PROBLEM DESCRIPTION: Which lines below hold the word "space"? Copy all of them.

INPUT DATA:
= = =
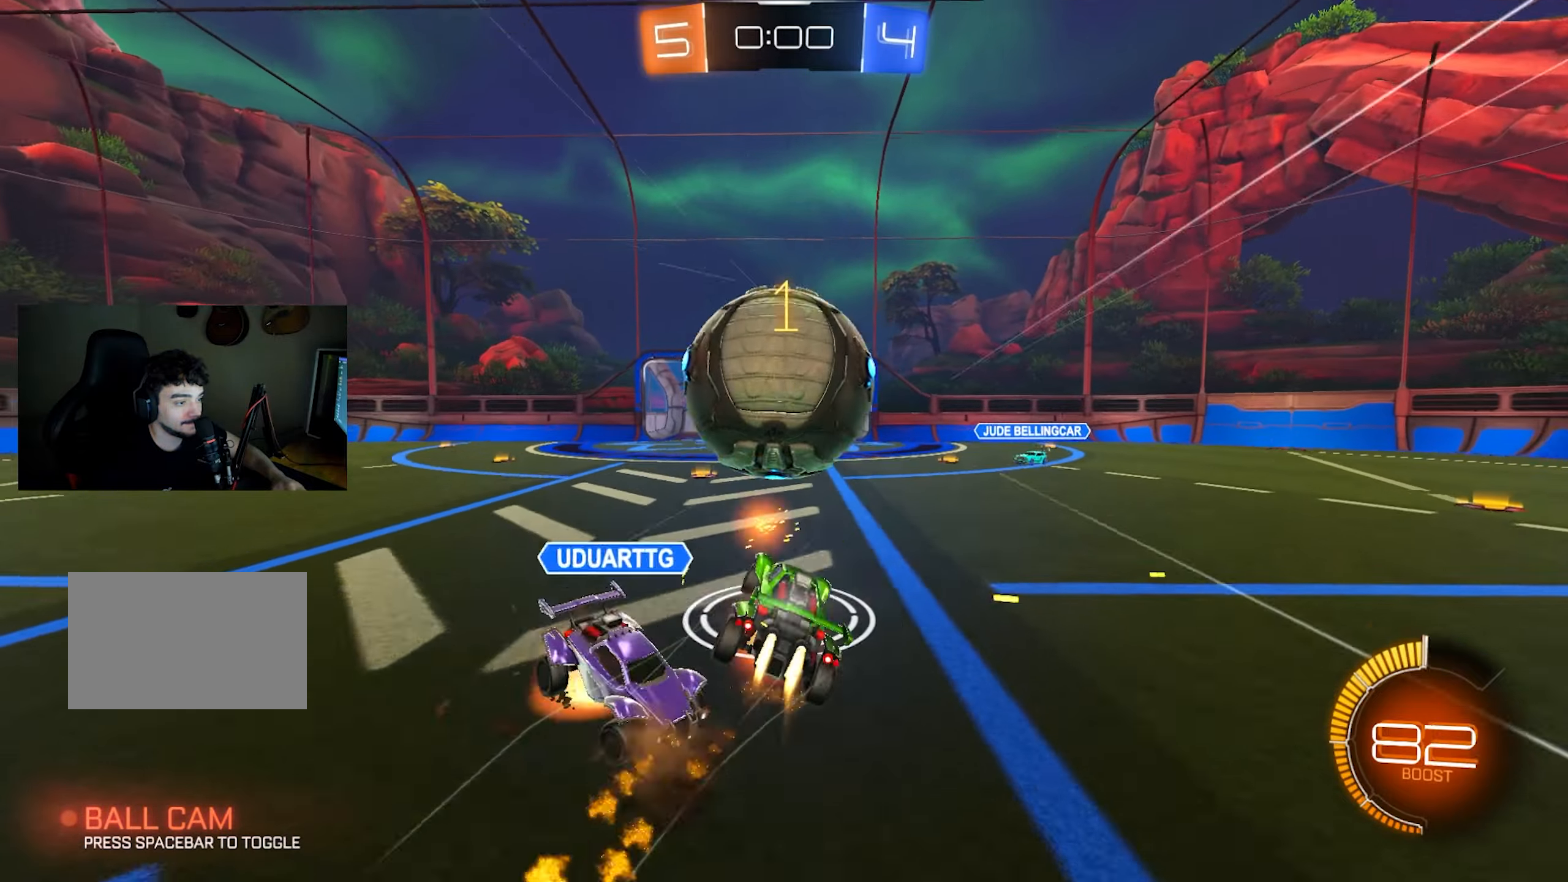
{"keys": ["e", "shift", "space"], "mouse": [], "events": [[67, "mouse_right", "up"], [67, "shift", "down"], [117, "d", "up"], [200, "e", "down"], [350, "space", "down"], [400, "mouse_left", "up"]]}
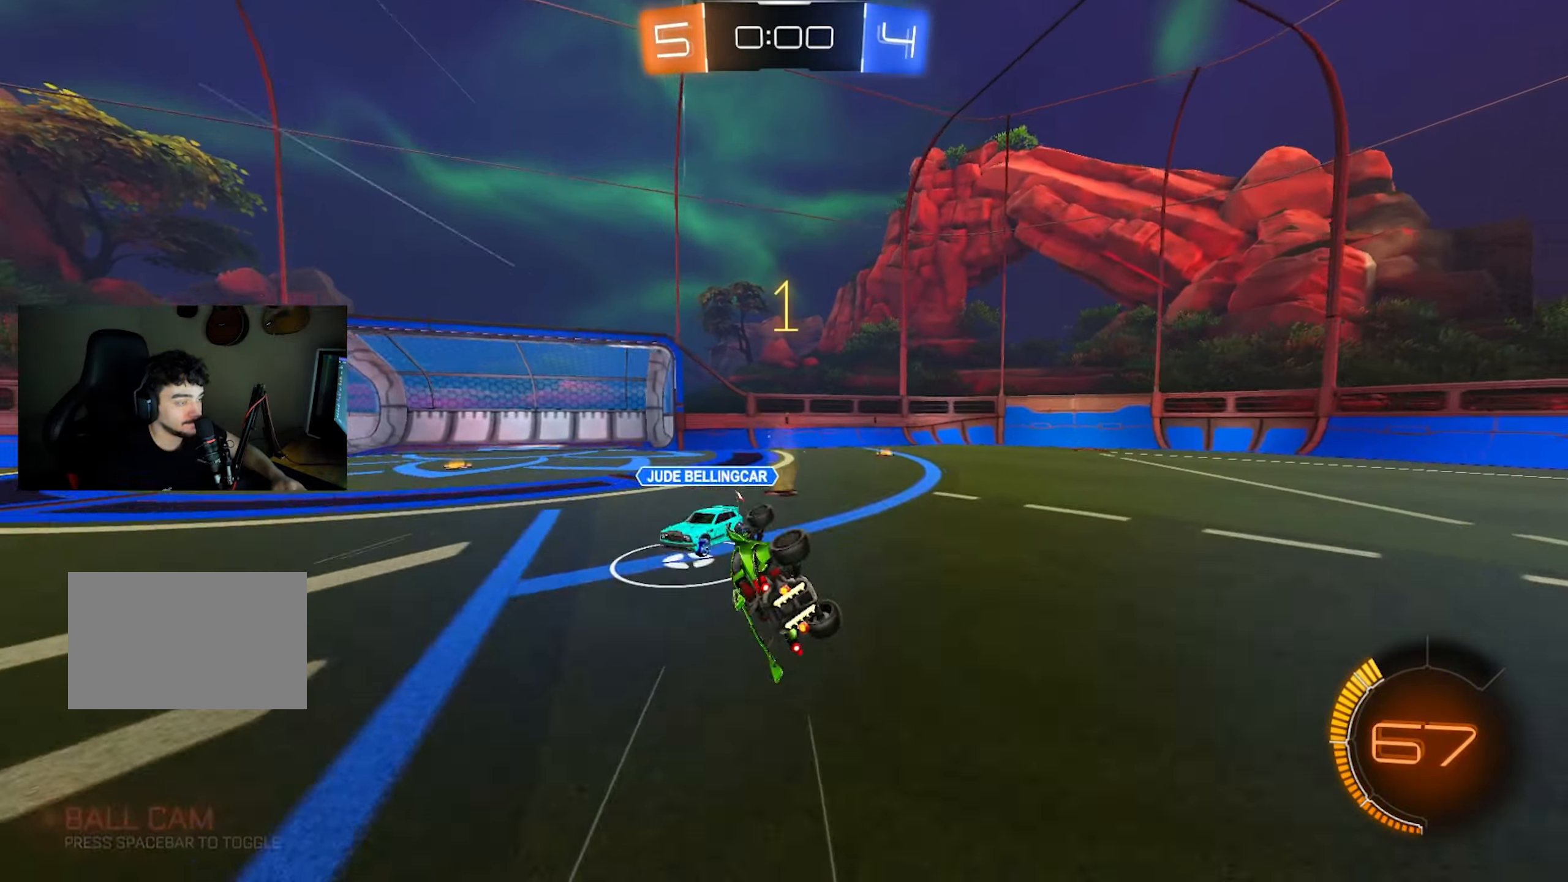
{"keys": ["d", "s"], "mouse": [], "events": [[33, "e", "up"], [33, "space", "up"], [133, "d", "down"], [217, "shift", "up"], [317, "d", "up"], [450, "d", "down"], [450, "s", "down"], [450, "space", "down"], [500, "space", "up"]]}
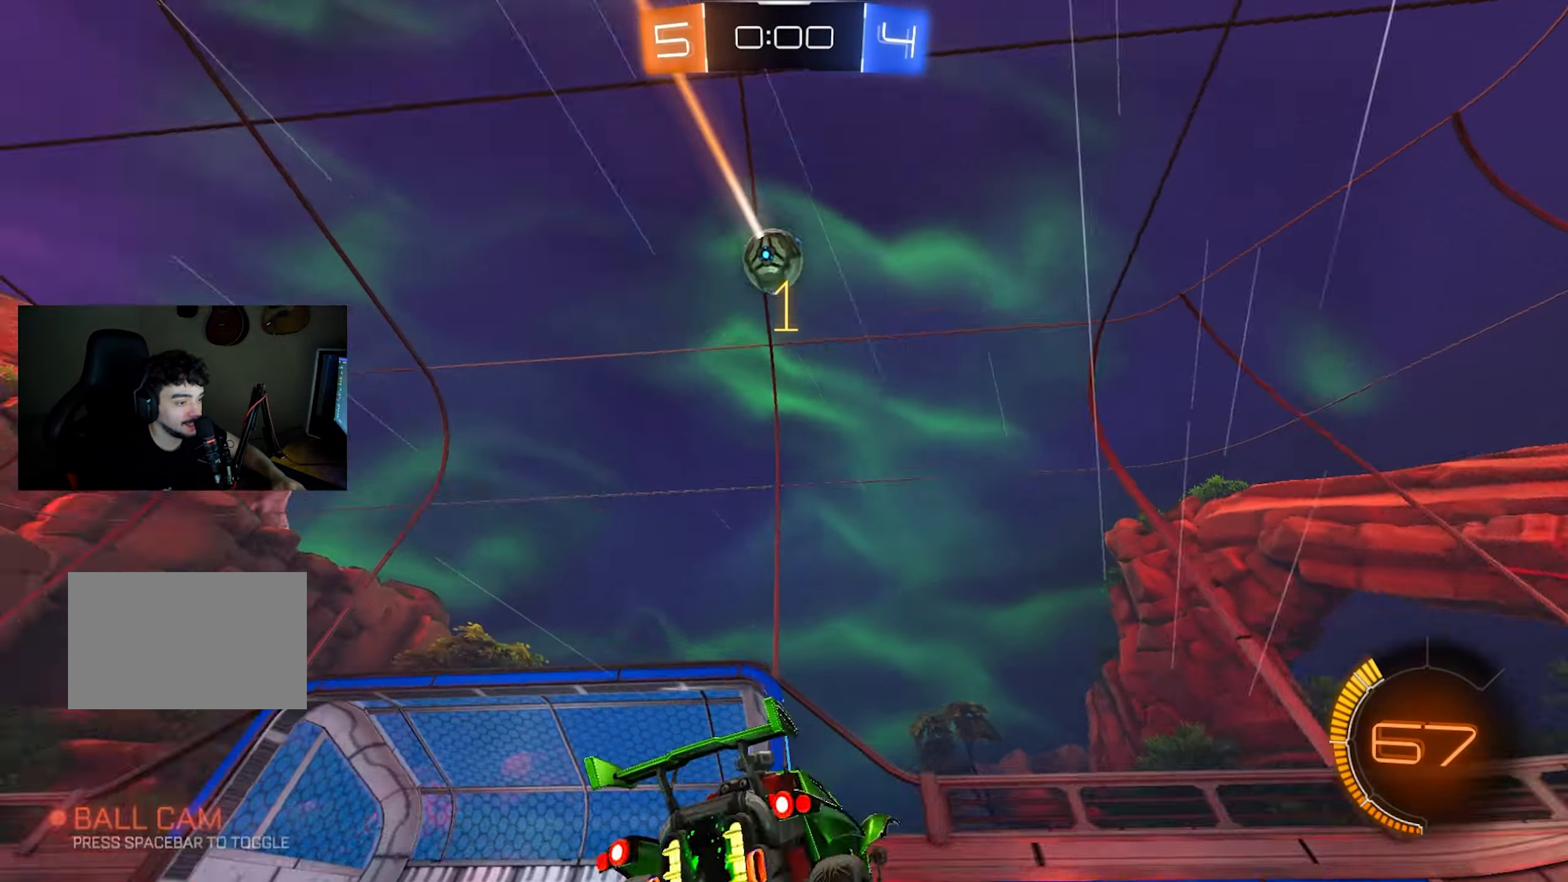
{"keys": ["d"], "mouse": [], "events": [[467, "s", "up"]]}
= = =
FINISHED EXERCISE:
{"keys": ["e", "shift", "space"], "mouse": [], "events": [[67, "mouse_right", "up"], [67, "shift", "down"], [117, "d", "up"], [200, "e", "down"], [350, "space", "down"], [400, "mouse_left", "up"]]}
{"keys": ["d", "s"], "mouse": [], "events": [[33, "e", "up"], [33, "space", "up"], [133, "d", "down"], [217, "shift", "up"], [317, "d", "up"], [450, "d", "down"], [450, "s", "down"], [450, "space", "down"], [500, "space", "up"]]}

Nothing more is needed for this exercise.